Here we are in a time of immense challenges. And what appear to be vast opposites: joy and sorrow; love and hate; wealth and poverty; integrity and duplicity; magnificent use of power and abuse of power almost beyond comprehension; light and darkness; faith and disbelief.

What if in this time we are on the edge of new possibility, at the brink of truth – just as people were when they believed the earth was flat, only to discover it was not?

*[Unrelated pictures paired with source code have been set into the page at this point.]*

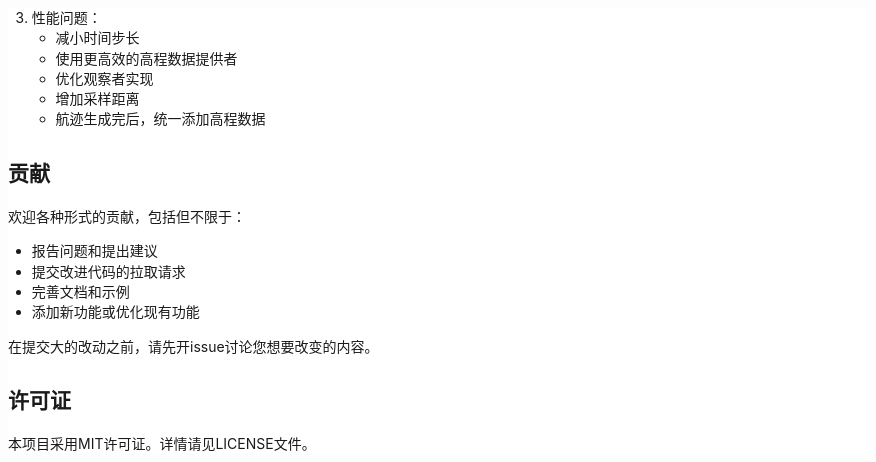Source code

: 3. 性能问题：
   - 减小时间步长
   - 使用更高效的高程数据提供者
   - 优化观察者实现
   - 增加采样距离
   - 航迹生成完后，统一添加高程数据

## 贡献

欢迎各种形式的贡献，包括但不限于：

- 报告问题和提出建议
- 提交改进代码的拉取请求
- 完善文档和示例
- 添加新功能或优化现有功能

在提交大的改动之前，请先开issue讨论您想要改变的内容。

## 许可证

本项目采用MIT许可证。详情请见LICENSE文件。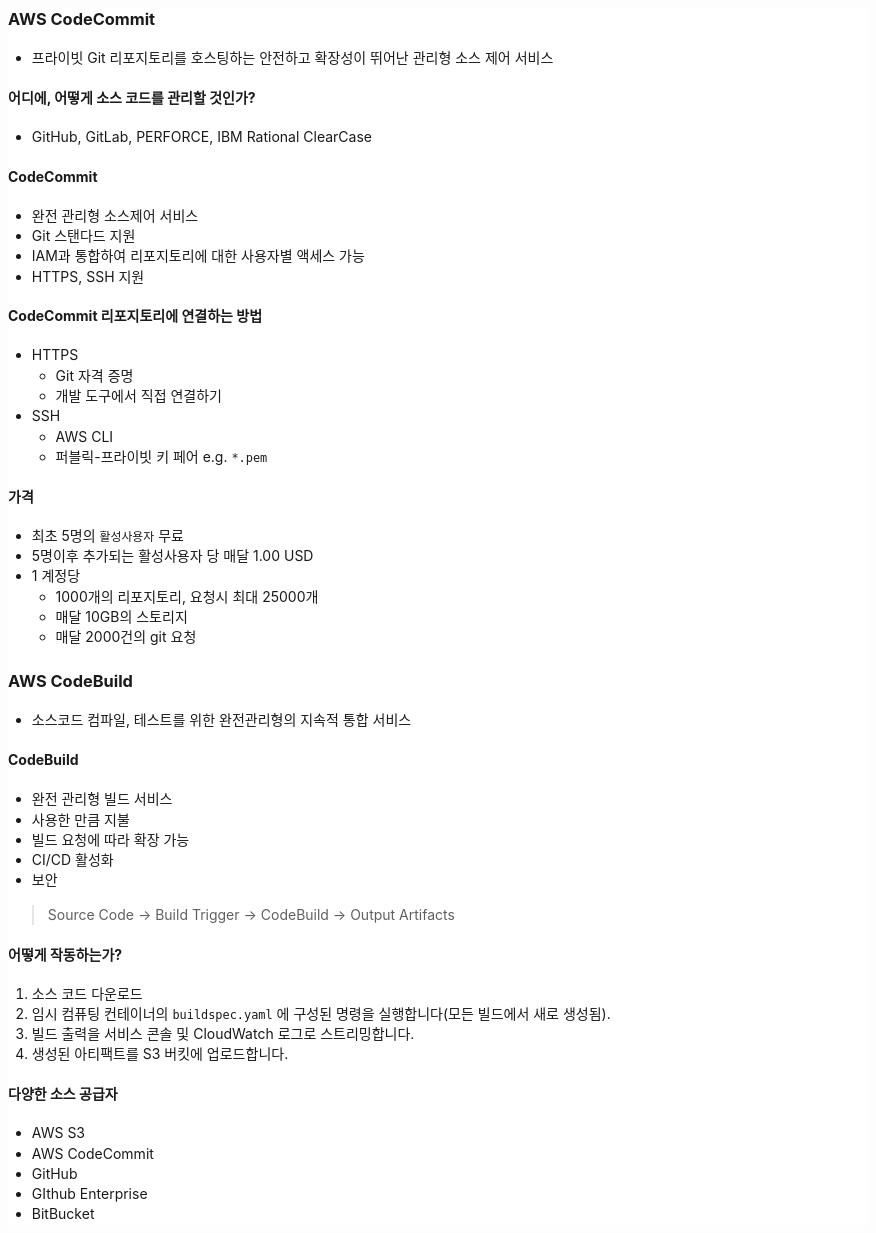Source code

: ### AWS CodeCommit
- 프라이빗 Git 리포지토리를 호스팅하는 안전하고 확장성이 뛰어난 관리형 소스 제어 서비스

#### 어디에, 어떻게 소스 코드를 관리할 것인가?
- GitHub, GitLab, PERFORCE, IBM Rational ClearCase

#### CodeCommit
- 완전 관리형 소스제어 서비스
- Git 스탠다드 지원
- IAM과 통합하여 리포지토리에 대한 사용자별 액세스 가능
- HTTPS, SSH 지원

#### CodeCommit 리포지토리에 연결하는 방법
- HTTPS
  - Git 자격 증명
  - 개발 도구에서 직접 연결하기
- SSH
  - AWS CLI
  - 퍼블릭-프라이빗 키 페어 e.g. `*.pem`

#### 가격
- 최초 5명의 `활성사용자` 무료
- 5명이후 추가되는 활성사용자 당 매달 1.00 USD
- 1 계정당
  - 1000개의 리포지토리, 요청시 최대 25000개
  - 매달 10GB의 스토리지
  - 매달 2000건의 git 요청

### AWS CodeBuild
- 소스코드 컴파일, 테스트를 위한 완전관리형의 지속적 통합 서비스

#### CodeBuild
- 완전 관리형 빌드 서비스
- 사용한 만큼 지불
- 빌드 요청에 따라 확장 가능
- CI/CD 활성화
- 보안

> Source Code -> Build Trigger -> CodeBuild -> Output Artifacts

#### 어떻게 작동하는가?
1. 소스 코드 다운로드
2. 임시 컴퓨팅 컨테이너의 `buildspec.yaml` 에 구성된 명령을 실행합니다(모든 빌드에서 새로 생성됨).
3. 빌드 출력을 서비스 콘솔 및 CloudWatch 로그로 스트리밍합니다.
4. 생성된 아티팩트를 S3 버킷에 업로드합니다.

#### 다양한 소스 공급자
- AWS S3
- AWS CodeCommit
- GitHub
- GIthub Enterprise
- BitBucket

What if instead of experiencing the dualities – or polar opposites – and swinging back and forth between the poles, we choose to utilize the extremes to help us heal the split between opposites – within ourselves, between us, and as a result, in the world outside and all around us. In so doing, we create union. In so doing, we create oneness.

What if instead of being the opposite of light, darkness becomes a doorway to light? Think of the Winter Solstice – in the longest, darkest night of the year, the new light is birthed.

What if instead of being the opposite of faith, doubt is seen as a gateway into an even more solid faith?
What if instead of being the opposite of power well-used, abuse of power becomes an opening into power that is utilized magnificently?